One further complication with this approach is that you’re unable to make changes to the manifest files without pushing any code changes that have been merged into the main branch, but which aren’t ready to deploy yet. This goes against the Twelve-Factor App idea of separating code from configuration. But the simplicity of this approach, and how close the configuration is to developers, are both very appealing. It’s a small change, but having the manifest in the same repository as the application code significantly increases the likelihood that you get developer engagement.

We’ve seen firsthand with this approach that when developers need to add new environment variables or secrets, it’s easier for them to do so and they are willing to do it. Then they just need to request a review from the DevOps team.

We’ve had projects using different approaches where developers have made changes to a manifest repository, but it’s been more of a leap and a learning curve. Using a separate repository makes it feel like you’re outside of your domain: that you’re in the platform engineers’ domain. Whereas this way, by keeping the manifests in the app repo, it feels like we’re coming to their house, which is really interesting.

Before we move onto our next example, let’s just dive a bit deeper into how we test Helm, the tool we use to generate the manifest files in this project. We pass sample values to the Helm chart and validate the generated manifests to confirm that the Helm chart is properly configured.

In most of our applications, we’ve been using a tool called kustomize which lets you structurally layer changes to Kubernetes manifests. You start with a base, and then you slowly transform it by adding labels or patching and values. Helm takes a string template approach, sort of like PHP or ERP, where you start with a set of templates, and then you interpolate values. And it can also do simple constructions, like `for` loops and conditionals. So we had the idea that, in order to make it easier for developers to do common things like change environment variables, we could make a Rails Helm chart template that would handle the common cases we have.
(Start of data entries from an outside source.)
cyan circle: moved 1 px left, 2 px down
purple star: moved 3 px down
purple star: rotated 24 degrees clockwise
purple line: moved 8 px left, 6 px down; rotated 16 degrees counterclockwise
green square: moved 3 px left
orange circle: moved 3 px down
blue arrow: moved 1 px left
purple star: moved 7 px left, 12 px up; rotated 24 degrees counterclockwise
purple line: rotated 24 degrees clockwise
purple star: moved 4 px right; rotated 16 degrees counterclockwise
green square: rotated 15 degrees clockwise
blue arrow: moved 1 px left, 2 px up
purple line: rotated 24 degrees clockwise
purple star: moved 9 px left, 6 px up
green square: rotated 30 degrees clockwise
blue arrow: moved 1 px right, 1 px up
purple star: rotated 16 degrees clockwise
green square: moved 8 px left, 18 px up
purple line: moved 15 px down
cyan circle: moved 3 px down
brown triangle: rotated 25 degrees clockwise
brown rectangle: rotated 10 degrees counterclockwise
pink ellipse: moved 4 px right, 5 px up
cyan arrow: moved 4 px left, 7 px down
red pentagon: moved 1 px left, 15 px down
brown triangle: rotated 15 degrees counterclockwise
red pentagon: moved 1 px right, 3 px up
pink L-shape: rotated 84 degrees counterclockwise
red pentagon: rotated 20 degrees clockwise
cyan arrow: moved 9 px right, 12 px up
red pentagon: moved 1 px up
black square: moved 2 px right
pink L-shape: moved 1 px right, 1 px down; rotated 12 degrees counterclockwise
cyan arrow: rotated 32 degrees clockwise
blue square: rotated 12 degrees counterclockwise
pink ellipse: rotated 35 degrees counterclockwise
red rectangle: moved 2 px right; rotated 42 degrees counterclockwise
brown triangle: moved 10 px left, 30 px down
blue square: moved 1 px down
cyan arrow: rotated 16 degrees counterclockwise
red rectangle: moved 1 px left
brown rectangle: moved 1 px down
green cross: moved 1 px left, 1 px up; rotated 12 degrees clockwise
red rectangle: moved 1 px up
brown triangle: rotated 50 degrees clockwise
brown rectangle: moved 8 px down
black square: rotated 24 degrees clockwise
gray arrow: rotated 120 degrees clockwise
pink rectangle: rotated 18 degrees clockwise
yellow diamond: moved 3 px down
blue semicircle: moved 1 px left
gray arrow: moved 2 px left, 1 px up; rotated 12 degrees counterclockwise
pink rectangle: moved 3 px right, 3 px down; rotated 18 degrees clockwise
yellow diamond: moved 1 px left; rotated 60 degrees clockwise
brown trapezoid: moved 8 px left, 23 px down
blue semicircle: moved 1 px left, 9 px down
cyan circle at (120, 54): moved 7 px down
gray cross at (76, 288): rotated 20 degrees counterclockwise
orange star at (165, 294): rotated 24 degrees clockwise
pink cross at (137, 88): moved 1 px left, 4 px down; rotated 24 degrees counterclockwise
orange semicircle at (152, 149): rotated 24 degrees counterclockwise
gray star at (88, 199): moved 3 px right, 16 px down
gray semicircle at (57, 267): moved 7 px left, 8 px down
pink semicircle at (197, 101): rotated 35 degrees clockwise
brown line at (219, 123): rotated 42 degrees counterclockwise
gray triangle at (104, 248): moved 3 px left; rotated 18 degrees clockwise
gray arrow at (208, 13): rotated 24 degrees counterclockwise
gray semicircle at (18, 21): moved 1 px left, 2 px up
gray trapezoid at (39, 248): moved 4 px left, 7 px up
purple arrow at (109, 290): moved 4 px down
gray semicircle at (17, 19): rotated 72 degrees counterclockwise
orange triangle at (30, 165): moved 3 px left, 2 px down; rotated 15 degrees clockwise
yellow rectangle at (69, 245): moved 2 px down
Then all the developers would have to do would be to update the values file. Taking a TDD approach, we also wrote tests for the Helm chart templates we were writing.

We’ve been liking Helm because it’s made it very nice to do simple template construction across the various environments that we’re building for. Having just that one values file, as opposed to needing multiple different folders, has been very helpful.

Fifth Example: CodeBuild and CodePipeline

Finally, let’s take a look at another approach using AWS’s CodeBuild and CodePipeline, which is the approach used in this final example and is what we used for a long time before adopting GitHub Actions. CodePipeline links together a set of steps that should be executed when code has changed. CodeBuild is the environment for them to run in. So it’s sort of like GitHub Actions: a workflow versus a job. The one feature we really like about CodePipeline and that we haven’t seen in other tools is the way they manage multi-repository workflows.

You can simply declare multiple sources for your pipeline, it will keep track of the latest version of each. And whenever either one changes, it will run it with both of the latest repositories. So the pipeline is very clear in terms of what’s happening with the separate source and manifest repositories: you can see which version is changed.

When it goes to the build step, it does separate projects for the manifest and the application code, and then the deploy combines them. So the presentation and implementation is much simpler than the cross-repository approach we take with GitHub Actions. It’s built-in that you can specify up which pipelines can access which repositories. You don’t need to have one repository trigger a workflow on the other repository, because the pipeline lives outside the repository and is part of the infrastructure.

It would be nice if GitHub had something like this. However, using Github Actions is much simpler and it cuts out a lot of the complexity, with the added benefit of putting the CI/DC at developers’ fingertips.